アストンの野獣! ヴァンテージ ル・マンってどんなクルマ?
RMサザビーズが2024年11月1日にロンドンにおいて開催したオークションは、サザビーズの地元イギリスらしく希少な英国車の出品もいくつか見られました。今回はアストンマーティン「ヴァンテージ ル・マンV600」をピックアップして詳細をお伝えします。
ヴィラージュからV8ヴァンテージ、そしてル・マンV600に進化
アストンマーティン「ヴァンテージ ル・マンV600」は、発売当時、世界で最もパワフルな市販車としてその名を轟かせたスーパースポーツ。そのデビューに先立つこと5年、1993年に登場した「V8ヴァンテージ」のスープアップ版である。
そもそもV8ヴァンテージもル・マンV600も、1989年にデビューした「ヴィラージュ」がベースモデル。1998年にパワーアップ版である「V600」が登場したのちは、さかのぼって「ヴァンテージV550」の名で呼ばれることになるV8ヴァンテージでは、ヴィラージュの5340ccの90度V型8気筒4カムシャフト32バルブエンジンに、英「イートン」社製の機械式スーパーチャージャーを組み合わせて550psに強化。最高速度は200マイル(約320km/h)を標榜した。
また、ボディについてはV550の段階からすでに、ドアとルーフ以外はヴィラージュとはまったくの別モノ。極太のタイヤに適応すべく前後のフェンダーをワイド化したほか、フロントマスクもヴィラン(悪役)感たっぷり。リアもテールランプを丸型4灯にするなど、そのアピアランスは迫力満点なものへと変貌を果たしていた。
5.4リッターV8エンジンを搭載し600馬力を発揮
そして1998年、1959年のル・マン24時間レースにて「アストンマーティンDBR1」を駆ったロイ・サルヴァドーリ/キャロル・シェルビー組が総合優勝を果たしてから40周年を迎えること記念して限定生産されることになったのが「ル・マンV600」である。

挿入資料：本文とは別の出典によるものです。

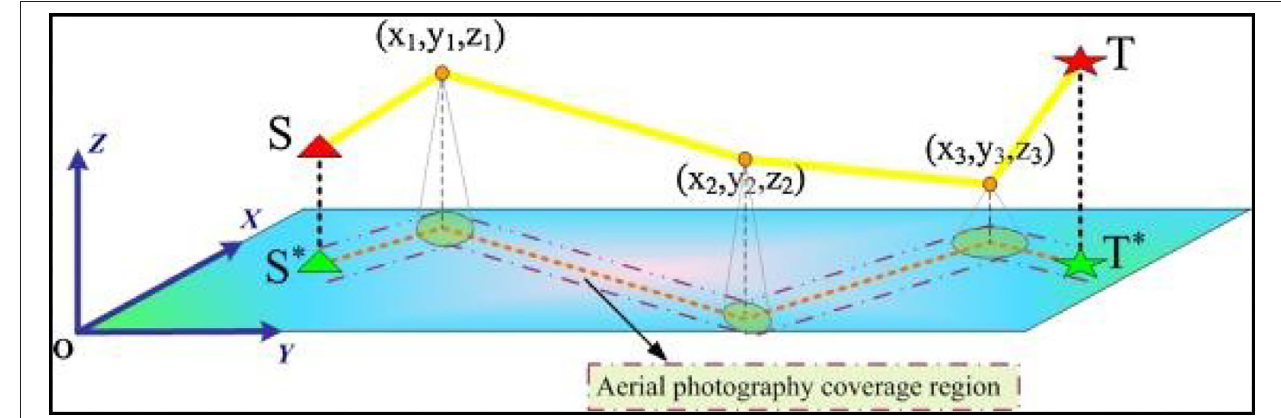
FIGURE 1 | UAV flight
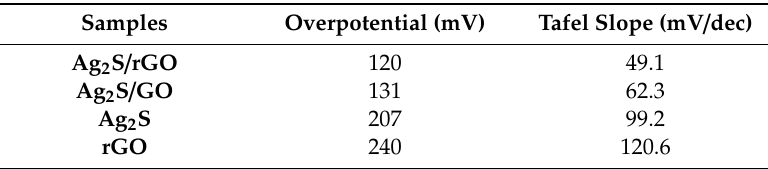
Table 1. Characteristics of Ag 2 S / rGO for the HER.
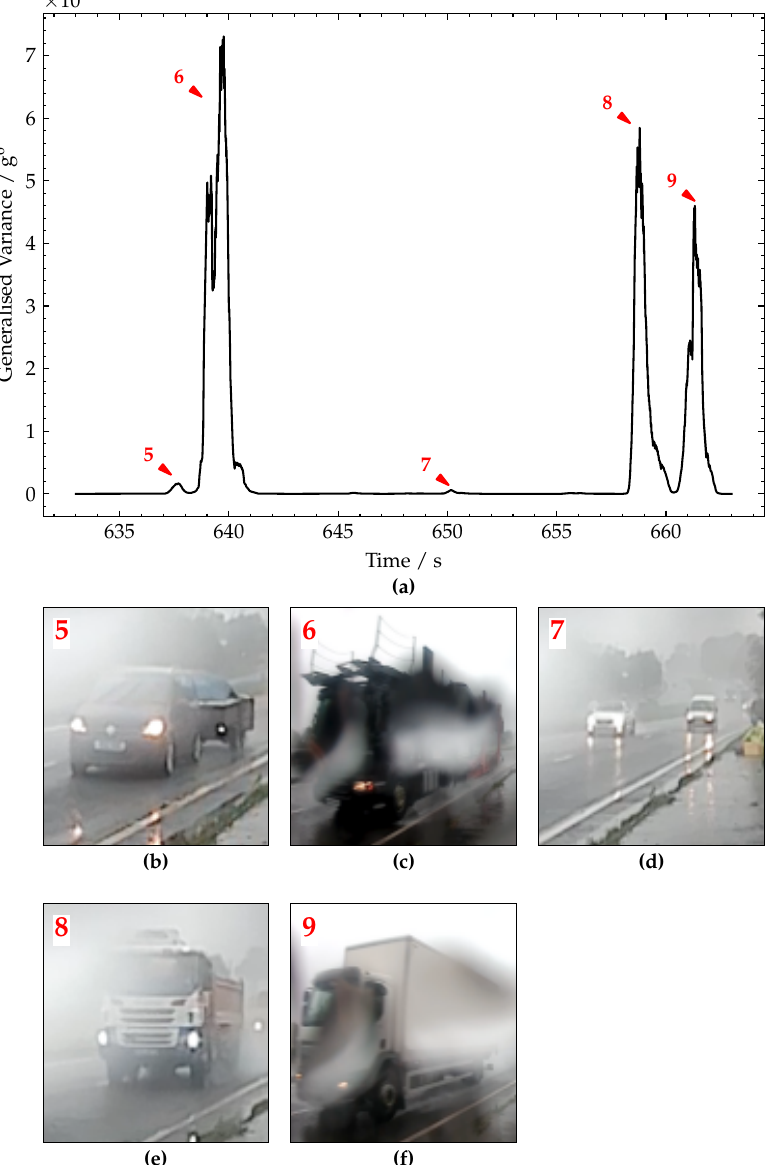
Figure 16. ( a ) Plot of generalised variance signal. ( b – f ) Pictures of vehicles corresponding to peaks annotated 5–9,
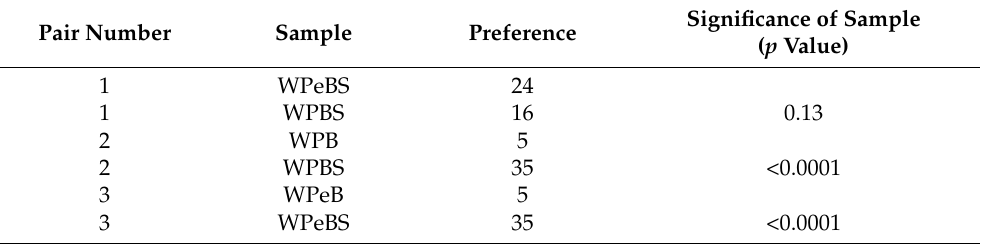
Table 5. Volunteers’ counts of whey beverage preference (WPeB: whey permeate beverage; WPeBS:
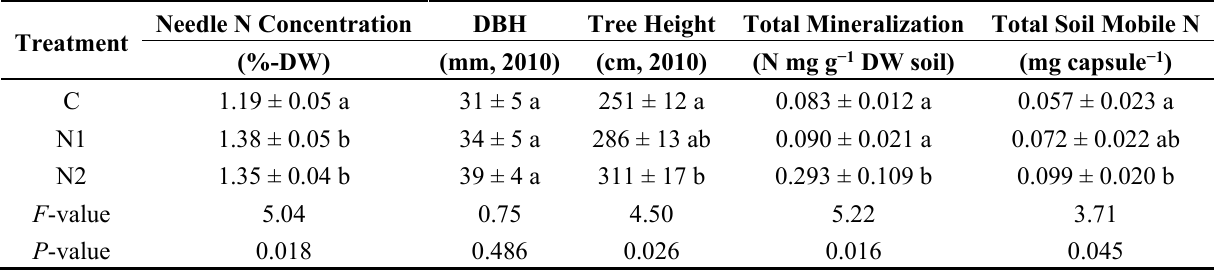
Table 3. The mean (± 1 SE) tree needle N concentration (%-DW), diameter at breast height (DBH, mm), tree height in 2010, the total mineralization rates (NH 4 -N and NO 3 -N mg g − 1 DW soil) and the total soil mobile N (NH 4 -N and NO 3 -N) concentration. The 10 year old trees grew on sites never fertilized (C), fertilized once with 150 kg·N·ha −1 during the previous stand rotation (N1) and fertilized twice with 150 kg·N·ha −1 during the previous stand rotation (N2). Different lower case letters (a or b) besides means in each column indicate significant post hoc differences between treatments (Tukey’s HSD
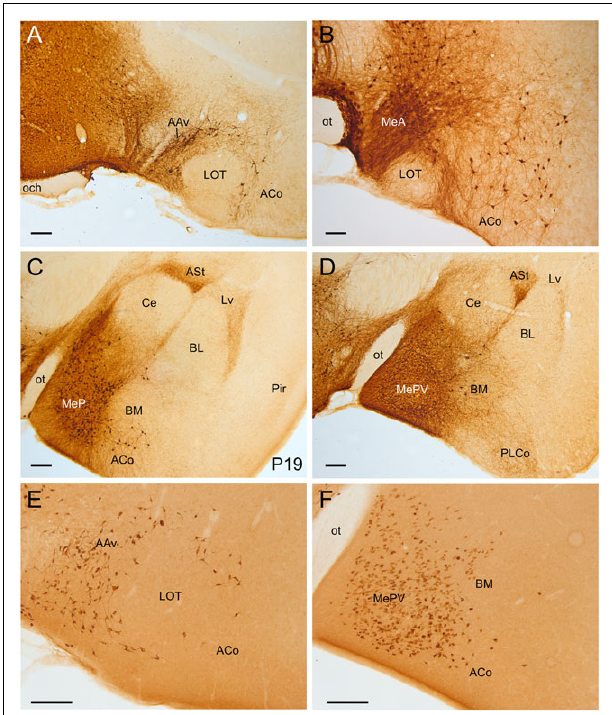
FIGURE 3 | GFP and HA immunoreactivity in the early postnatal and adult amygdala. Images of frontal brain sections of Otp-eGFP mice (A–D) and Otp-Cre; Rpl22-HA mice (E,F) , showing GFP or HA immunoreactive cells in the postnatal [ (C) , P19] and adult (A,B,D–F) amygdala. Note the highly similar distribution of cells in the medial and pallial amygdala in both transgenic mice. In the Otp-eGFP mice, the neuropil also shows immunoreactivity, allowing analysis of Otp-specific networks. See text and abbreviation list for more details. Scale bar: panels (A–F) = 200 µ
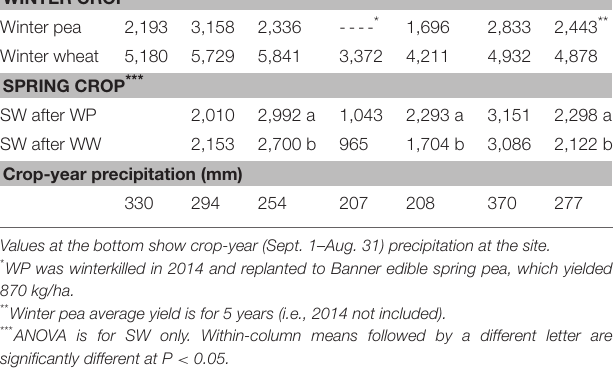
TABLE 4 | Ritzville soft white wheat market prices during the first week of September and winter pea market pool price as well as gross return for these crops based on the yield results of the experiment from 2011 to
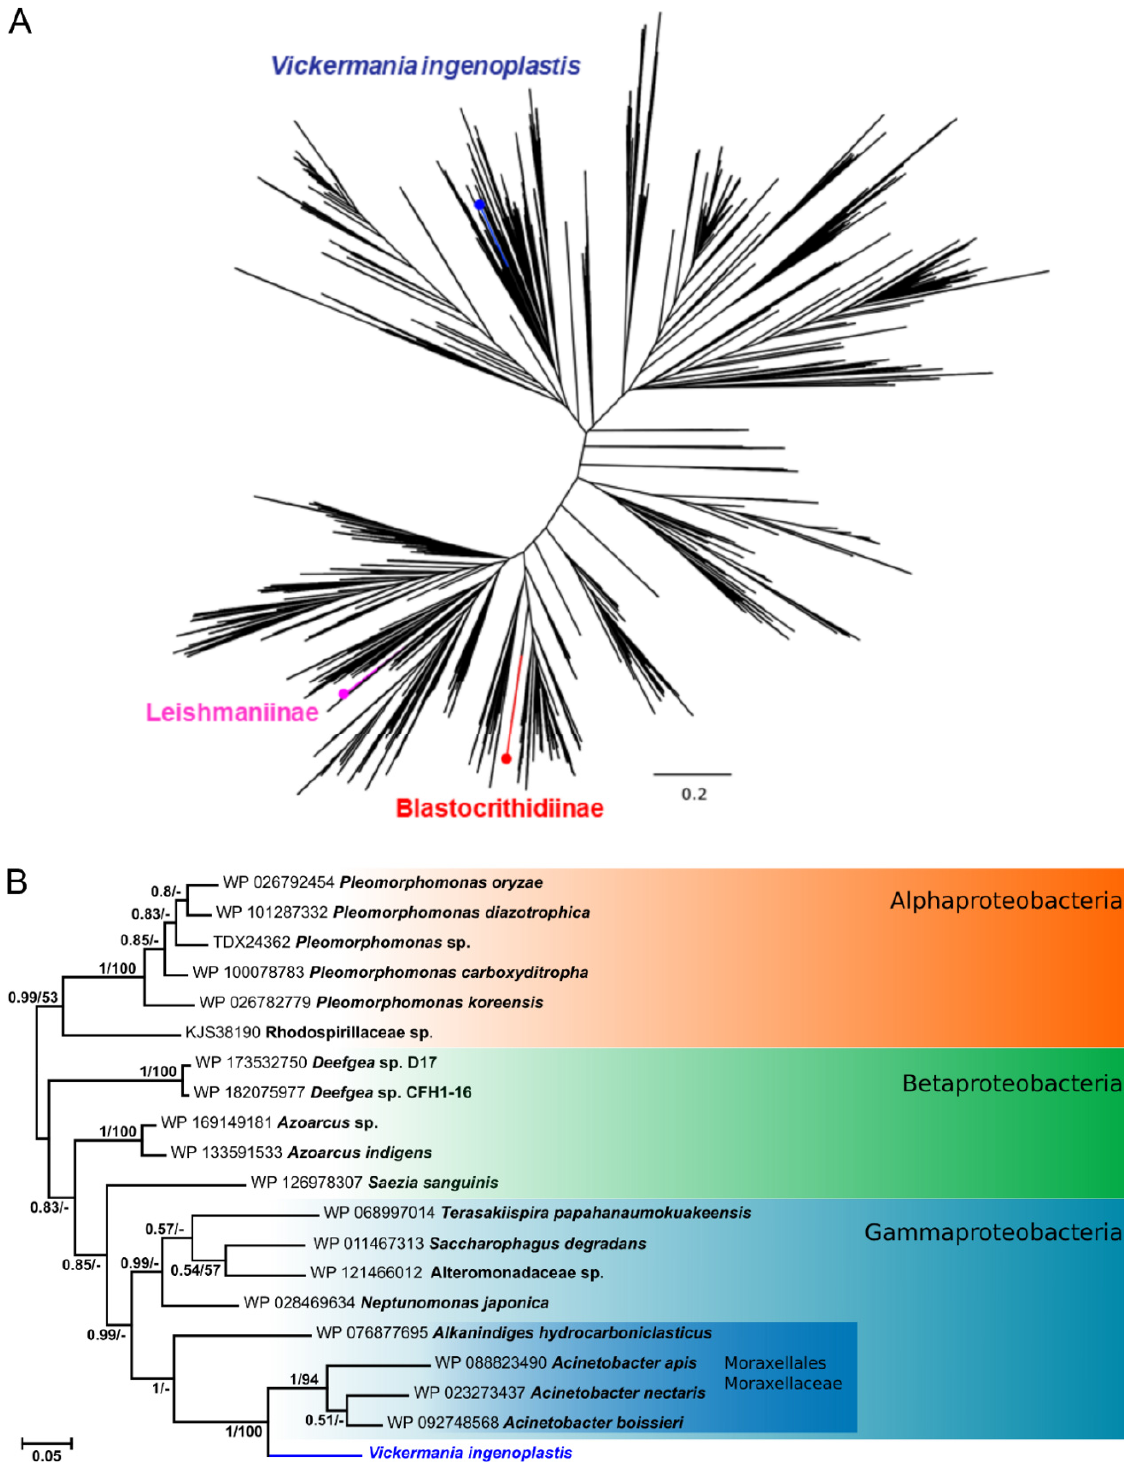
Figure 1. Origin of catalases in trypanosomatids. ( A ) Phylogenetic tree showing the position of trypanosomatid enzymes. ( B ) Phylogenetic tree of the closest relatives of the catalase in V. ingenoplastis . Numbers indicate Bayesian posterior probability and bootstrap supports, respectively. Bacterial taxonomy (classes for all, order, and family for the closest relatives of V. ingenoplastis ) is on the right. Scale bars in ( A , B ) indicate the number of substitutions per site.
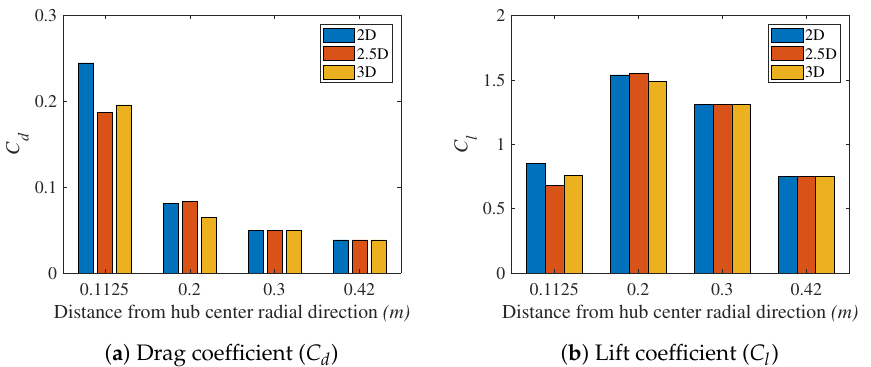
Figure 7. HAWT-S826: Illustration of ( a ) drag and ( b ) lift coefficient over the radial direction from the center for 2D, 2.5 and 3D geometric approximations.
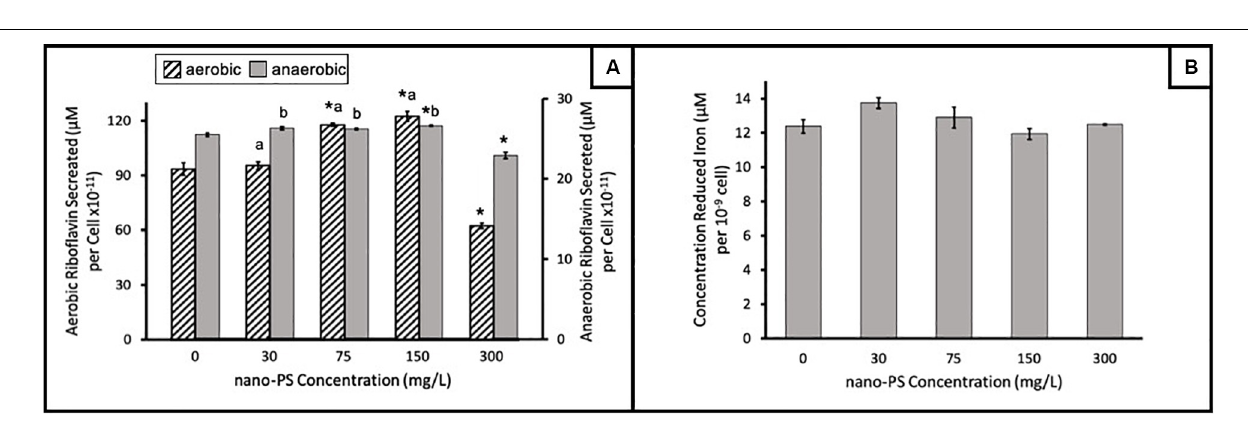
FIGURE 3 | (A) Riboflavin secreted per cell from S. oneidensis as a function of exposure concentration of nano-PS in aerobic (diagonal lines) and anaerobic (solid gray) conditions. A significant increase (* p < 0.05) was observed as compared to the control (0 mg/L nano-PS) for aerobic 75, and 150 mg/L nano-PS and anaerobic 150 mg/mL. However, 300 mg/mL was significantly decreased riboflavin secreted per cell as compared to the control. The highest exposure concentration, 300 mg/L nano-PS, was significantly different ( a or b p < 0.05) in secreted riboflavin compared to the other exposure concentration. The SEM among triplicate trials is represented by the error bars. (B) Iron reduced by S. oneidensis under anaerobic conditions exposed to varying concentrations of nano-PS does not show significant differences from the control (i.e., non-exposed) cells (single-factor ANOVA, p = 0.26). Error bars present the SEM of triplicate trials.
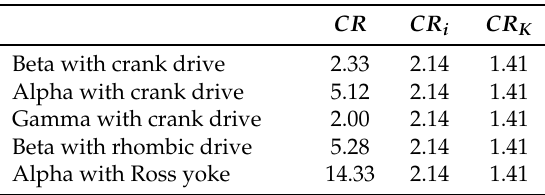
Table 3. Compression ratios for the analyzed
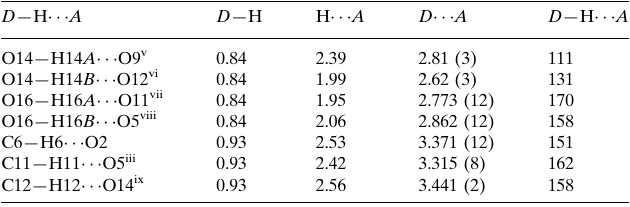
Hydrogen-bond geometry (A˚ , (cid:3)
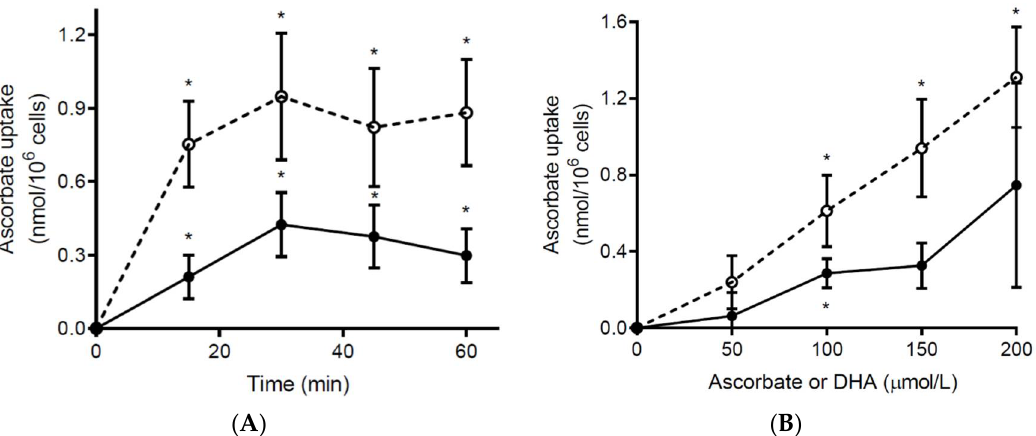
Figure 3. Ascorbate uptake by neutrophils from septic patients. The patients’ neutrophils (5 × 10 6 /mL) were incubated with ascorbate (● solid line) and DHA ( dashed line) at ( A ) a concentration of 200 µmol/L for the indicated times ( n = 4; baseline ascorbate = 0.43 nmol/10 6 cells), or ( B ) at the indicated concentrations for 30 min ( n = 3; baseline ascorbate = 0.46 nmol/10 6 cells). Intracellular ascorbate uptake was determined using HPLC. Data represent mean and SEM, * indicates a significant difference from baseline at p < 0.05 (paired t -test).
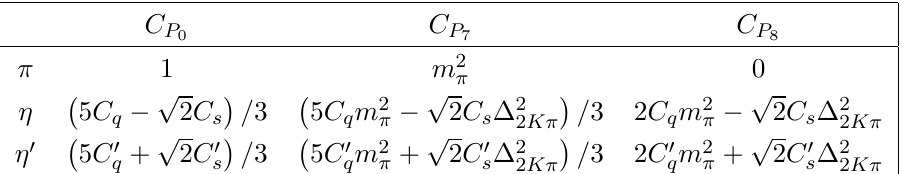
for the local interaction. i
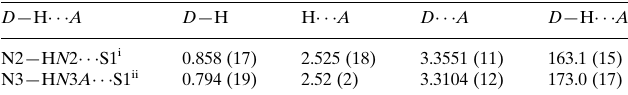
Hydrogen-bond geometry (A˚ , (cid:2)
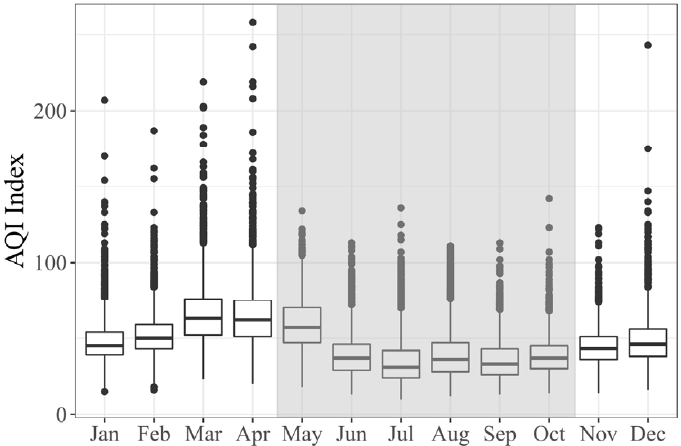
Figure 5. Characteristics of monthly AQI changes from 2015–2020, with shaded areas indicating the wet season (May–October).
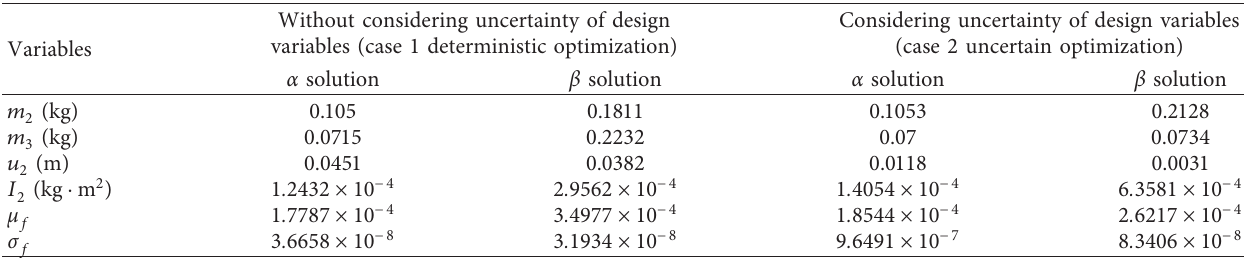
Table 4: Comparison of optimal results between deterministic optimization and uncertain optimization for the crank-slider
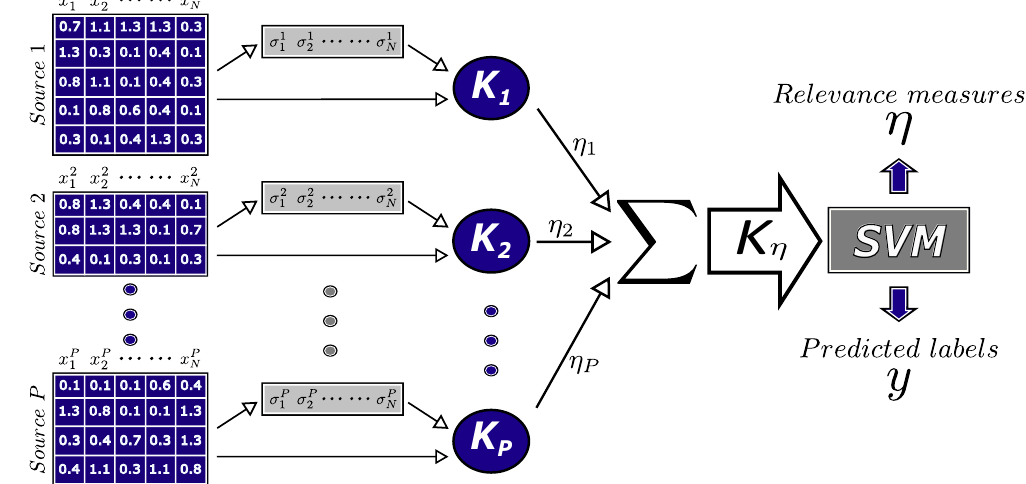
Figure 1. Flowchart of the proposed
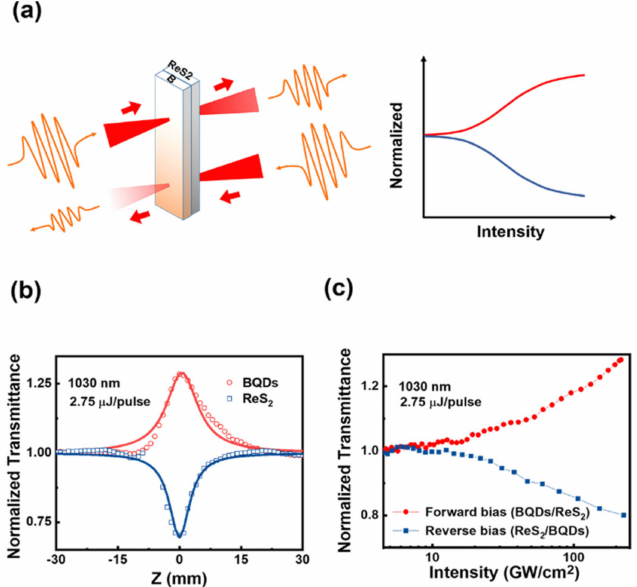
Figure 5. ( a ) action of an all-optical diode based on asymmetric nonlinear absorption (NLA) by employing a BQDs (saturable absorption (SA)) and ReS 2 (reverse saturable absorption (RSA)) in tandem. ( b ) the open aperture z-scan measurement of BQDs and ReS 2 dispersions on 2.75 µ J/pulse at 1030 nm. ( c ) the light transmission in forward bias (BQDs/ReS 2 , red circle) and reverse bias (ReS 2 /BQDs, blue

この時代、すでに米国フォード・グループの傘下に収まり、ビジネス面で成功を収めつつあったアストンマーティン・ラゴンダ社。ようやく財政的な制限を取り払うことのできたエンジニア陣は、イートン・スーパーチャージャーを装備した5340ccのV型8気筒エンジンを搭載して600psという当時としては驚異的なパワーを実現した。
そしてこの強大なアウトプットパワーは、車両重量1970kgにおよぶ英国製巨大マシンを、0-60mph(約97km/h)加速3.9秒、最高速度「200mph(約320km/h)以上」へと押し上げたのだ。